One AI drives the car. Another tries to confuse it. The third AI evaluates its performance. That is why both the environment and the autonomous driving program constantly learn from each other. Thus, there is a chance to identify safety vulnerabilities much quicker and have a much wider coverage of the testing process than just manual scenario creation.

This approach, sometimes referred to as AI-versus-AI validation, seems to be one of the most promising trends in autonomous vehicle testing.

Sensor Fusion: Many Perspectives Become One

The real strength of driverless cars comes from sensors cooperating rather than from the use of individual components. Like:

  • A camera detects a traffic light.
  • Radar checks the speed of the approaching car.
  • LiDAR measures distances accurately.
  • GPS provides the coordinates of the vehicle.

The artificial intelligence unifies all this data into one understanding of the surroundings.

Consequently, testing of sensor fusion should check not just the proper functioning of each sensor but also the behavior of the entire perception system in case some sensors fail.

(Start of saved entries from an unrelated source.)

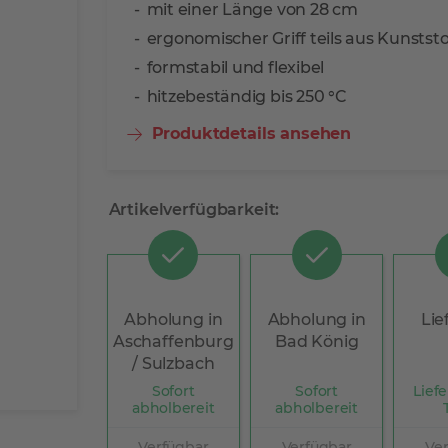
mit einer Länge von 28 cm
ergonomischer Griff teils aus Kunststo
formstabil und flexibel
hitzebeständig bis 250 °C
Produktdetails ansehen
Artikelverfügbarkeit:
Abholung in
Abholung in
Lie
Aschaffenburg
Bad König
/ Sulzbach
Sofort
Sofort
Liefe
abholbereit
abholbereit
Verfügbar
Verfügbar
Ve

The failures are purposefully introduced by engineers during simulations.

  • The camera’s lens might be blocked by mud.
  • LiDAR operation might suffer from heavy snow.
  • Radar can receive distorted signals.
  • GPS might stop working in the urban canyon.

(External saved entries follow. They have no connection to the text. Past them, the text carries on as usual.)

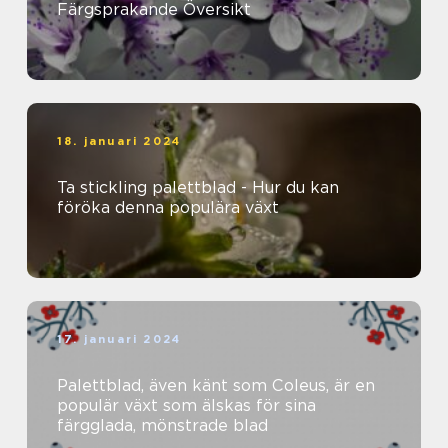
Färgsprakande Översikt
18. januari 2024
Ta stickling palettblad - Hur du kan
föröka denna populära växt
17. januari 2024
Palettblad, även känt som Coleus, är en
populär växt som älskas för sina
färgglada, mönstrade blad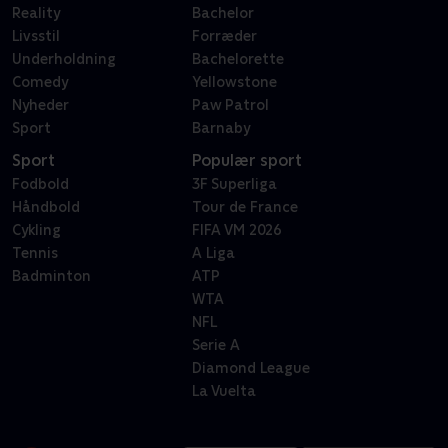
Reality
Bachelor
Livsstil
Forræder
Underholdning
Bachelorette
Comedy
Yellowstone
Nyheder
Paw Patrol
Sport
Barnaby
Sport
Populær sport
Fodbold
3F Superliga
Håndbold
Tour de France
Cykling
FIFA VM 2026
Tennis
A Liga
Badminton
ATP
WTA
NFL
Serie A
Diamond League
La Vuelta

Despite the failure, the car should be able to operate safely.

Such resilience is one of the distinguishing features that differentiate experimental self-driving systems from production ones.

Instead of striving for perfect sensors, the latest iteration of AI technology is being built on top of reasoning capabilities to handle situations with incomplete information, something that comes naturally to skilled human drivers when visibility is poor or unexpected circumstances arise.

The Road Ahead

The era of autonomous vehicle development is seeing the industry move into an entirely new phase in which the focus is now on gathering intelligent experience in virtual environments rather than accumulating mileage in the physical world. AI simulation, digital twins, synthetic data, and state-of-the-art sensor fusion testing allow automakers to test their autonomous systems at volumes that were inconceivable a decade ago.

However, it is only the beginning.

The next wave of innovation will consist of cloud-native simulation solutions, generative AI, driving foundation models, real-time digital twins, and certification regulations.